Activity:
State the number of lines in the material below that contain the word "https", without any other text.

Supplied data:
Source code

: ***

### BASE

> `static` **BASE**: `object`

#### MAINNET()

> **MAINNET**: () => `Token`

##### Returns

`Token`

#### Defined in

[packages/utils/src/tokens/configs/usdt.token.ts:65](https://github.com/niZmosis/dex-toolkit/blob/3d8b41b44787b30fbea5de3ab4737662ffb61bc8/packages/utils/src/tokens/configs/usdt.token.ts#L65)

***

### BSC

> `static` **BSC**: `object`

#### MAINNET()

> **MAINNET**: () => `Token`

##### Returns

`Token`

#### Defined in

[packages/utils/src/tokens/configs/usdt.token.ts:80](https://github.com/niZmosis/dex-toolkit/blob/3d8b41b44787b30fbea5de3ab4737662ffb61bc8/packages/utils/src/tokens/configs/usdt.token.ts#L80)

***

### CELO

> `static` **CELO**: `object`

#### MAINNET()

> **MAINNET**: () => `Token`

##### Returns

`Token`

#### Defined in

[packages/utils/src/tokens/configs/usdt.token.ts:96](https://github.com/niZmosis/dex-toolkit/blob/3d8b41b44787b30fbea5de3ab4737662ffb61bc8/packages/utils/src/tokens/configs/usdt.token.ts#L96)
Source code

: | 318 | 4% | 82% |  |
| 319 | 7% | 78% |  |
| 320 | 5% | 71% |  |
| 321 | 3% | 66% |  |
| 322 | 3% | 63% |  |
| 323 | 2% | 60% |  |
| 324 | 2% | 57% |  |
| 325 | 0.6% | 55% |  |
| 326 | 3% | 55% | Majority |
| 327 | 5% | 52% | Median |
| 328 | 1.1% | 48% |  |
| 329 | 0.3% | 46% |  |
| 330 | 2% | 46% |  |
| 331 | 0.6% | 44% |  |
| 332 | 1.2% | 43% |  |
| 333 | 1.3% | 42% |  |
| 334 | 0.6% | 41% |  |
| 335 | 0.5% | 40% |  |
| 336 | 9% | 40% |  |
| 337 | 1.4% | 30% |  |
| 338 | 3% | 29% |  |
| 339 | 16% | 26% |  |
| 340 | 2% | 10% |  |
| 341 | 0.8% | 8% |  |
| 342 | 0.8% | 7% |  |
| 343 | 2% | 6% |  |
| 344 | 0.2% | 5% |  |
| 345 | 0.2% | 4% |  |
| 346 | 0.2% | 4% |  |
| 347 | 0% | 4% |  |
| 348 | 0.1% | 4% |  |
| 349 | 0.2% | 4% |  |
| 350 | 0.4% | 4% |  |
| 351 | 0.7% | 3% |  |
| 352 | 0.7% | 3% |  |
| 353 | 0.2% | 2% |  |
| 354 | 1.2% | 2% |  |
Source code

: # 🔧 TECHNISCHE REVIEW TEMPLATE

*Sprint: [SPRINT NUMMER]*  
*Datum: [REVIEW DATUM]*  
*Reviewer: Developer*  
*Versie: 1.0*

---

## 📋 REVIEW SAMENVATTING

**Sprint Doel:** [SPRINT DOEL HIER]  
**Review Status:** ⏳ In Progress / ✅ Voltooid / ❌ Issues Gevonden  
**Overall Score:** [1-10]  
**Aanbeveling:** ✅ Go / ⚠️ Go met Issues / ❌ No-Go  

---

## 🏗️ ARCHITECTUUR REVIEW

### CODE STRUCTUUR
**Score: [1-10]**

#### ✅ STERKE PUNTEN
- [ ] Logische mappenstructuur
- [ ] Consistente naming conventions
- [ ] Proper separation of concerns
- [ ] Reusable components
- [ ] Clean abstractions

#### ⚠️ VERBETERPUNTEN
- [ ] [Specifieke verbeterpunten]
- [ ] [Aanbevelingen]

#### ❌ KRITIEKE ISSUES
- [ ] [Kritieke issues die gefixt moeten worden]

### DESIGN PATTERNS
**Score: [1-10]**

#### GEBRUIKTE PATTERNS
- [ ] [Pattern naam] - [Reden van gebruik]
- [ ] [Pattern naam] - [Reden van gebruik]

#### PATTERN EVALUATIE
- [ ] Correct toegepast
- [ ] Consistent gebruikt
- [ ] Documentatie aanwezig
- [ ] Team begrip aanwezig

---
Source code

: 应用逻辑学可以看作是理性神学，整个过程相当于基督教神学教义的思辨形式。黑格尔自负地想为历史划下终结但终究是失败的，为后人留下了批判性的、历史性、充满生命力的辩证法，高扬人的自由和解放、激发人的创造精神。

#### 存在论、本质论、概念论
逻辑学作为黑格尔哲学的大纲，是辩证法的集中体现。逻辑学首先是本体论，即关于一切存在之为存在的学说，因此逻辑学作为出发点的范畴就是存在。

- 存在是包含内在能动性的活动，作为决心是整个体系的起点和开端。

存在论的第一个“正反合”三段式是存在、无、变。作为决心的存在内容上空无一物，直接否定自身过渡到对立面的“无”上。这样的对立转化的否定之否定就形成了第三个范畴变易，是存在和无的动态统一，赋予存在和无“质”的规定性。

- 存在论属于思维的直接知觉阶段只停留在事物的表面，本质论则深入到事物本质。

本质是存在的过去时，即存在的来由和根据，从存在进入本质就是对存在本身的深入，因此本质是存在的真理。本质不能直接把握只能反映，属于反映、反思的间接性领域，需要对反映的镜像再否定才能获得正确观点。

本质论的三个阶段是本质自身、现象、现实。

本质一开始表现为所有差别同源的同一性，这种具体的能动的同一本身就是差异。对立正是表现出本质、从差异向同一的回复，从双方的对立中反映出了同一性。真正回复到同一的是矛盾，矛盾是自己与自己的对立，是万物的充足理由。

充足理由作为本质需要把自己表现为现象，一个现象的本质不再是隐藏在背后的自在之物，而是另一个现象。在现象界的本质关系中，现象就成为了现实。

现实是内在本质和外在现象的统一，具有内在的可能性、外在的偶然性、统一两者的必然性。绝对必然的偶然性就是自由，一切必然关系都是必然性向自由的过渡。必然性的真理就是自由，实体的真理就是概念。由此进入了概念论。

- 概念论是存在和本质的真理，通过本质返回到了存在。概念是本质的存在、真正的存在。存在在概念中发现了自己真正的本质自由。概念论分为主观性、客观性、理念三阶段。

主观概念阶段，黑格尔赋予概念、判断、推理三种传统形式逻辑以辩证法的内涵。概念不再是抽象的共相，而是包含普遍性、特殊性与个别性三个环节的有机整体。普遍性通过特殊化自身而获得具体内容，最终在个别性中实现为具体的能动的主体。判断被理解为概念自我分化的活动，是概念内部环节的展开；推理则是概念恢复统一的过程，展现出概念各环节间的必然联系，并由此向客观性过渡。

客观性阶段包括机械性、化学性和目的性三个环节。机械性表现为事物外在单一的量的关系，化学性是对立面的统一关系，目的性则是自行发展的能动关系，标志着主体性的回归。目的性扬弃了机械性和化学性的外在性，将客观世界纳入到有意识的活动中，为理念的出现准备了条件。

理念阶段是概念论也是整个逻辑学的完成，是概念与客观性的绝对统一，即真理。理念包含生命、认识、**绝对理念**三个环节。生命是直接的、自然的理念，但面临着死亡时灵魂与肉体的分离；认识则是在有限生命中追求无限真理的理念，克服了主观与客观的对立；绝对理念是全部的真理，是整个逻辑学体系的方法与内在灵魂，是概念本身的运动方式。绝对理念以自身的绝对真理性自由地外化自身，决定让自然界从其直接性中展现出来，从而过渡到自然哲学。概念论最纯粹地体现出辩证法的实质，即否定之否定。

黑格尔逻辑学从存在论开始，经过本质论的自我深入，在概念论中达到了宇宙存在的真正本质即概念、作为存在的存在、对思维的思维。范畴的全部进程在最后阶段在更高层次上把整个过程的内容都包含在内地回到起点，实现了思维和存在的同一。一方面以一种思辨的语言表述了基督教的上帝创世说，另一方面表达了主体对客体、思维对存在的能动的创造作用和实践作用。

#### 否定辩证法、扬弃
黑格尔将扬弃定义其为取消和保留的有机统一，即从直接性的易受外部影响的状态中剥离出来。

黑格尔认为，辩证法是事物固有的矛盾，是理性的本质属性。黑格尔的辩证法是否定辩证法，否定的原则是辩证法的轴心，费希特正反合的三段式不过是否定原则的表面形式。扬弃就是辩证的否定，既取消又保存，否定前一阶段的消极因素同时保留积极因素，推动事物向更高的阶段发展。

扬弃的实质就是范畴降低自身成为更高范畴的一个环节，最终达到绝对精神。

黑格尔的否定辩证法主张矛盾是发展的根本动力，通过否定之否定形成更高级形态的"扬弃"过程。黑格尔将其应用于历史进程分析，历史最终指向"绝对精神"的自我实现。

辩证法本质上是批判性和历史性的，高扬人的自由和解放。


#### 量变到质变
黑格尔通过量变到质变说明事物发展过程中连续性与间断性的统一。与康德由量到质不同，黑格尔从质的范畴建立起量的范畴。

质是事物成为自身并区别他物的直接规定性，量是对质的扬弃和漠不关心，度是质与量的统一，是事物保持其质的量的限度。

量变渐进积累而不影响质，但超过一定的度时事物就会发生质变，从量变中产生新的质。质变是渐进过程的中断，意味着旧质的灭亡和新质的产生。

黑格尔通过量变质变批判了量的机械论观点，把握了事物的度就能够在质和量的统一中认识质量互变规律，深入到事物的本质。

Result of this exercise:
3